Create a scatterplot of the two variables you chose for your analysis. Does this change your interpretation at all? Write down your thoughts in your Markdown.

Overall, it’s clear that the relationship between these variables is not as simple as the value of r would lead us to believe. This is why it’s always important to think about the actual value of the test statistic you have calculated, and to inspect your data thoroughly (for example, by making graphs) instead of only relying on the significance value.

 

Well done!

This is the end of the required portion of the practical, so you’re welcome to jump down to the end if time is up. If you have whizzed through the previous tasks and still have time left, or if you’re just curious, carry on to the next section to dig deeper into what’s going on.
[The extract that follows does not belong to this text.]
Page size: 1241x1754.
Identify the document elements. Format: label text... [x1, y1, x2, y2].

This final section is optional, but recommended. If you chose different variables above, keep in mind that this section will focus on the often_messages and recently_laugh variables.

Optional: But It’s Significant!

So, how do we reconcile the fact that this correlation is significant, with the fact that the actual value of r is quite small and the scatterplot of the data shows no obvious trend?
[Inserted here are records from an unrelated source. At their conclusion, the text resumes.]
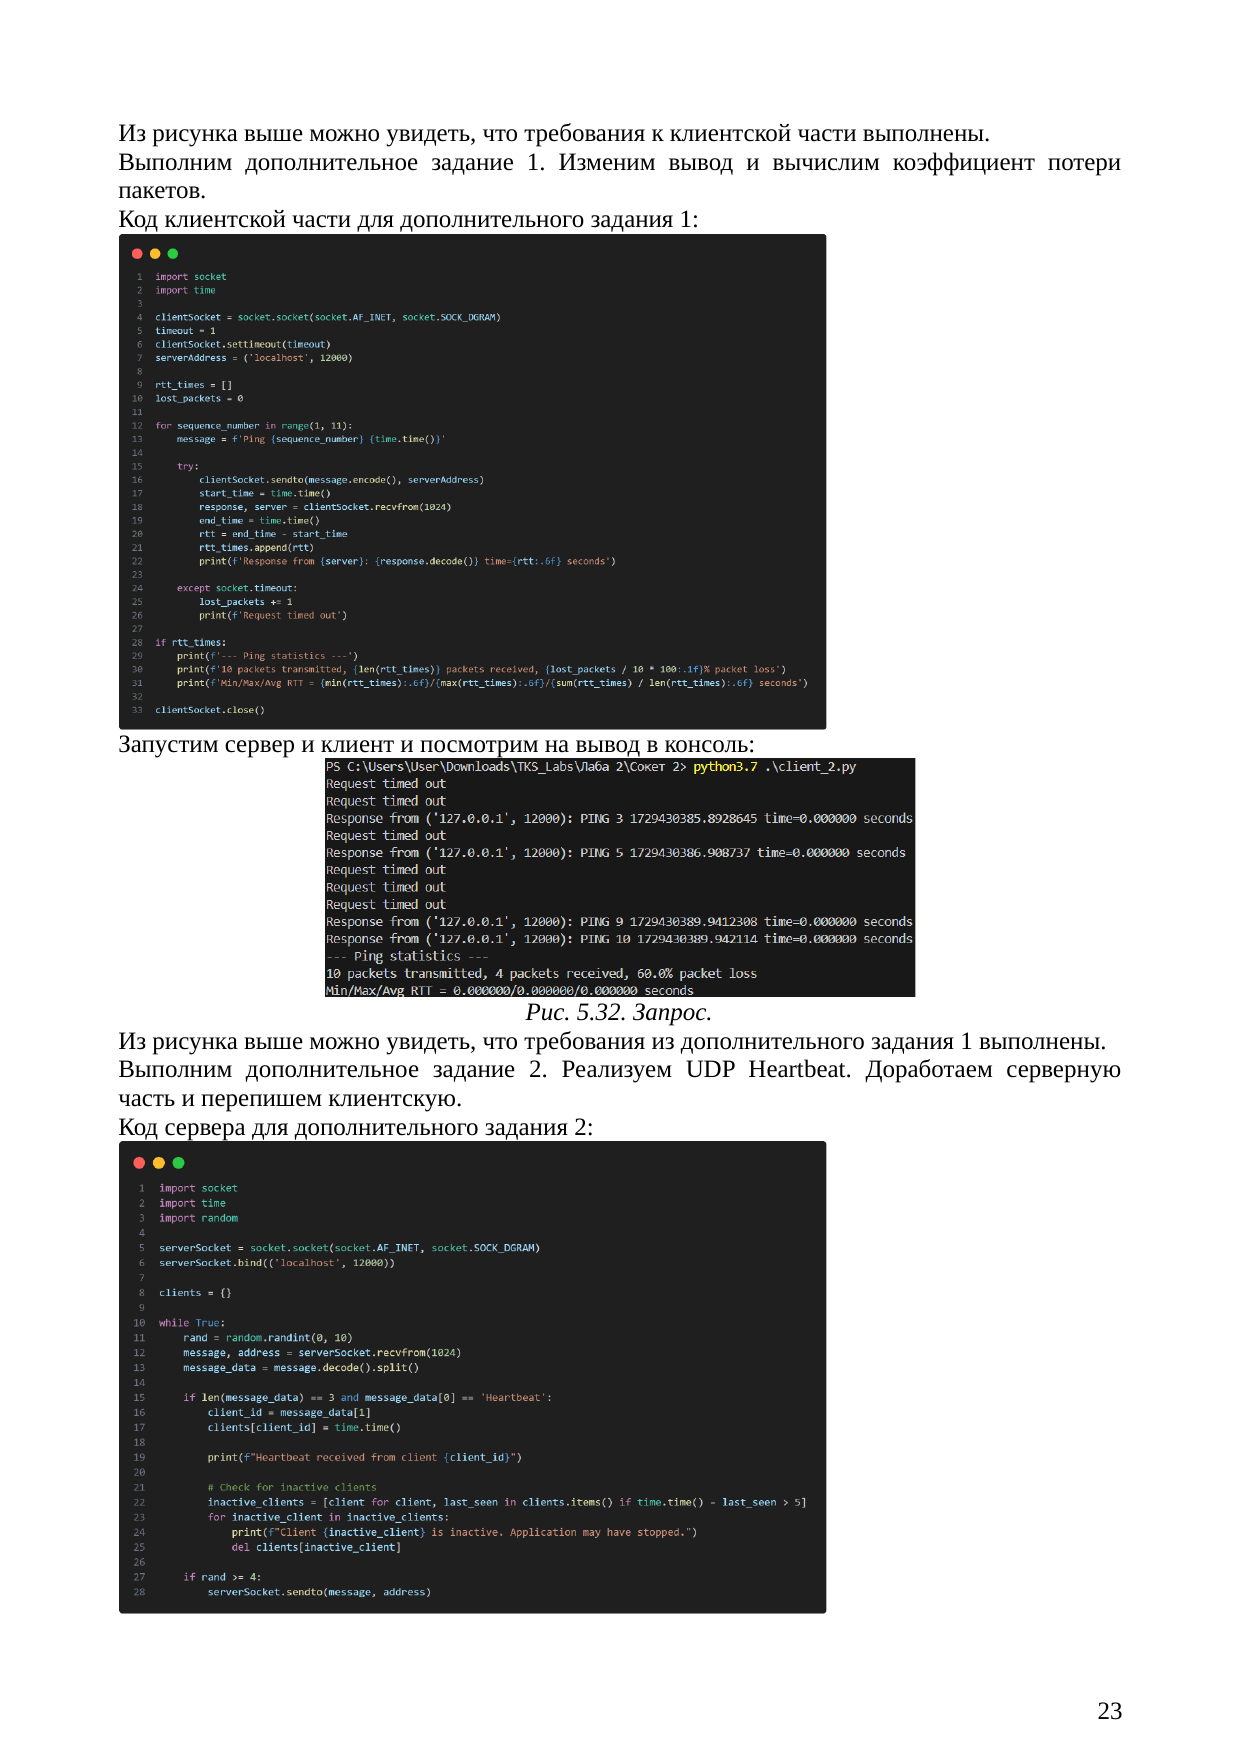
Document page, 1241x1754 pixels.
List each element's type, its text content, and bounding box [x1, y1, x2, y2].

text Код клиентской части для дополнительного задания 1: [118, 204, 1122, 233]
text Выполним дополнительное задание 2. Реализуем UDP Heartbeat. Доработаем серверную часть и перепишем клиентскую. [118, 1054, 1122, 1112]
text Рис. 5.2. Запрос. [118, 997, 1122, 1026]
text Выполним дополнительное задание 1. Изменим вывод и вычислим коэффициент потери пакетов. [118, 147, 1122, 204]
picture [325, 758, 916, 997]
text Запустим сервер и клиент и посмотрим на вывод в консоль: [118, 729, 1122, 758]
picture [118, 1140, 827, 1614]
picture [118, 233, 827, 730]
text Из рисунка выше можно увидеть, что требования из дополнительного задания 1 выполнены. [118, 1026, 1122, 1054]
text Из рисунка выше можно увидеть, что требования к клиентской части выполнены. [118, 118, 1122, 147]
text Код сервера для дополнительного задания 2: [118, 1112, 1122, 1141]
The key comes from divorcing the real-world meaning of the word “significant” (i.e. “meaningful”, “important”) from the statistical sense.

Task 12

Let’s revise what we know about distributions, standard error, and sample size.

Task 12.1punk!

Recall that we checked the number of participants at the beginning. How many were there again?

Task 12.2Prog-rocK

In your own words, explain what the relationship is between sample size and standard error. Write your thoughts in your Markdown document.

Hint

See Lecture 1 for help!

Task 12.3Prog-rocK

Using this online calculator, set the value of r to our value (-.11). Then, try changing the value in “Sample Size”, leaving the value of r the same. What happens to the value of t as sample size increases? Write down your thoughts in your Markdown.

Task 12.4death metal

Putting it all together - as sample size increases, what happens to the value of t - and therefore of p? Why should this be the case? Write down your thoughts in your Markdown.

Hint

How does the t-distribution work, and what are its critical values?

If you got stuck here or are finding this quite difficult, don’t worry - these are complex ideas. As you think about them and use them more, they will become more familiar and more intuitive.

Recap

Well done today! We got some practice running a correlation analysis, reporting it in APA style, and examining what those results actually mean. If you did the optional extra tasks, you also looked at why very small effects are still (statistically) significant for very large samples.

You’re welcome - and encouraged! - to keep working with the Millennium Cohort data to practice what we’ve learned today.

Remember, if you get stuck or you have questions, post them on Piazza, or bring them to StatsChats or to drop-ins.

 

Good job!

 

Footnotes

  1. This is a type of response bias called acquiescence bias, in which respondents tend to use only the extreme ends of the scale, and is quite typical of child participants (here’s a paper if you’re interested).[↩]